FRAGMENTO PROPORCIONADO:
== == ==

En cuanto a la salud mental de los profesionales de la salud en concreto, como ya teníamos constancia en la Fundación Galatea, su percepción de mala salud mental ya era superior a la de la población general antes de que estallara la pandemia de COVID-19. Esto era así en todas las profesiones sanitarias y ha empeorado durante y después de la pandemia por razones obvias.
Pero esta realidad, que los médicos y médicas u otros profesionales de la salud pudieran tener problemas mentales o emocionales, no ha sido nunca una percepción generalizada por parte de la sociedad. Ellos y ellas, que tienen tantos conocimientos sobre la salud y la enfermedad, que estando formados y preparados para cuidarnos y curarnos, no pueden enfermar y, menos todavía, tener un trastorno mental, una enfermedad mental o una adicción. Es como si no pudiéramos pensar eso, como si los necesitásemos siempre bien y a punto, como si los necesitásemos invulnerables. También es verdad, que, a menudo, también ellos se nos muestran con esta imagen de invulnerabilidad. En definitiva, dos piezas que nos encajaban muy bien hasta ahora.

== == ==

MATERIAL EXTRAÍDO:
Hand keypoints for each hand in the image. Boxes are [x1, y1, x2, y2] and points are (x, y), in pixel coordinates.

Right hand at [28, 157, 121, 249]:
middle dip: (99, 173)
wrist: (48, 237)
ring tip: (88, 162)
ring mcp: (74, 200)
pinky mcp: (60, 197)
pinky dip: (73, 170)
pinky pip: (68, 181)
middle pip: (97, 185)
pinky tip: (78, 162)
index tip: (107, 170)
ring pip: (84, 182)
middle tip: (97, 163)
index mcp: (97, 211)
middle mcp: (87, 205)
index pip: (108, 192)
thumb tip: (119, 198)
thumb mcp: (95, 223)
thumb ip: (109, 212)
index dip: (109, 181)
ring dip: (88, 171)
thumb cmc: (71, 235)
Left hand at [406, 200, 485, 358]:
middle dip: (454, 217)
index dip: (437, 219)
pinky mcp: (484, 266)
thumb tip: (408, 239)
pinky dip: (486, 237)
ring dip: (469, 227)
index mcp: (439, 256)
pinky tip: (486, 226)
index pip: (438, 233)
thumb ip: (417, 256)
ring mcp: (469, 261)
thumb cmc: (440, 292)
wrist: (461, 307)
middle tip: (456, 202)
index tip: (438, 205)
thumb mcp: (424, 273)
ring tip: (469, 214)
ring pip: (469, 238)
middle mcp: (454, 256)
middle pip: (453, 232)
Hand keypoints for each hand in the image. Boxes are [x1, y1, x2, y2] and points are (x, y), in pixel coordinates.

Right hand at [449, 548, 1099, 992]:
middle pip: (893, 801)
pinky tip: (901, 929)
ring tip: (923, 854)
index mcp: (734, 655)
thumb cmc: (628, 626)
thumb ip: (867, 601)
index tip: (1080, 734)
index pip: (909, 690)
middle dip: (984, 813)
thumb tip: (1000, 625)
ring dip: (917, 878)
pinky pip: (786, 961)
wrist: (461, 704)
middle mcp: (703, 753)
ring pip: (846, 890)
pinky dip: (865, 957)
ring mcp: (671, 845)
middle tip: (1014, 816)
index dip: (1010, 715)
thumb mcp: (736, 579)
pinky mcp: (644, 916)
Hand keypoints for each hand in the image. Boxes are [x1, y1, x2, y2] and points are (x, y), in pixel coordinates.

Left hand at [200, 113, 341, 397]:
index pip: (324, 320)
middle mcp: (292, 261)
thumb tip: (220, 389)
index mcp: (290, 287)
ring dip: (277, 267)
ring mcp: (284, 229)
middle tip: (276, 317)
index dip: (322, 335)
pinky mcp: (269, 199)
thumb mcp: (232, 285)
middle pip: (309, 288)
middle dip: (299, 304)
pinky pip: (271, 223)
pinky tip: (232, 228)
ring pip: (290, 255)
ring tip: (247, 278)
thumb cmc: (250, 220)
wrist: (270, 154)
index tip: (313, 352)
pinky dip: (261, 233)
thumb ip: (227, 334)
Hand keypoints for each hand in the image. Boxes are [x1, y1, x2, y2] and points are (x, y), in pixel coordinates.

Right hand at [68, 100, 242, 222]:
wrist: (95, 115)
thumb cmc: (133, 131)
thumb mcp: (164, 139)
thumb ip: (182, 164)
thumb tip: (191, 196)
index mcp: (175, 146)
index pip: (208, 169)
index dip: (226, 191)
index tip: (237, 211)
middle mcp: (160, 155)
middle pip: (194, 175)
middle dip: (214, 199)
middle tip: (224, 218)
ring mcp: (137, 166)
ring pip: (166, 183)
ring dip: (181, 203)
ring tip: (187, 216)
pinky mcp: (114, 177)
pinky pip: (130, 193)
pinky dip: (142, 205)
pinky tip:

== == ==

REQUISITOS DEL EJERCICIO:
1/ En el texto sobre la salud mental de los profesionales de la salud, ¿qué institución ya sabía que su percepción de mala salud mental superaba la de la población general antes de la pandemia?
2/ Redacta la continuación del texto sobre la salud mental de los profesionales de la salud a partir de su última oración.

RESPUESTAS POR NÚMERO:
1/ La Fundación Galatea.

2/
Llegados a este punto, tenemos una obviedad delante: los profesionales de la salud son personas, enferman y también necesitan cuidarse cómo cualquiera otra. Además, tienen otras particularidades: son personas que han seguido procesos de formación muy largos y exigentes, con una vocación clara de ayuda a los demás, desde un gran compromiso y también una alta responsabilidad. Profesionales que están permanentemente actualizando sus conocimientos y que, desde hace muchos años, están trabajando en un sistema de salud tensionado formado por organizaciones complejas que pueden llevar a un importante determinante de malestar emocional y de estrés.
Con la pandemia, todo este escenario se ha hecho más denso y frondoso. Todo el mundo ha podido ver el impacto y la trascendencia de esta pandemia en los profesionales de la salud a lo largo de estos dos años y medio y, sin duda, la situación claramente ha empeorado. Los datos de que disponemos en la Fundación Galatea nos lo demuestran. Antes de la pandemia, entre 1998 y 2020, es decir, a lo largo de más de 20 años de actividad, se habían atendido en los diferentes programas a algo más de 5.000 profesionales con trastornos mentales severos y/o adicciones, mientras que, en tan solo dos años y medio de pandemia, más de 3.000 profesionales han hecho uso del servicio de teleapoyo emocional y más de 1.200 han sido tratados en la Clínica Galatea.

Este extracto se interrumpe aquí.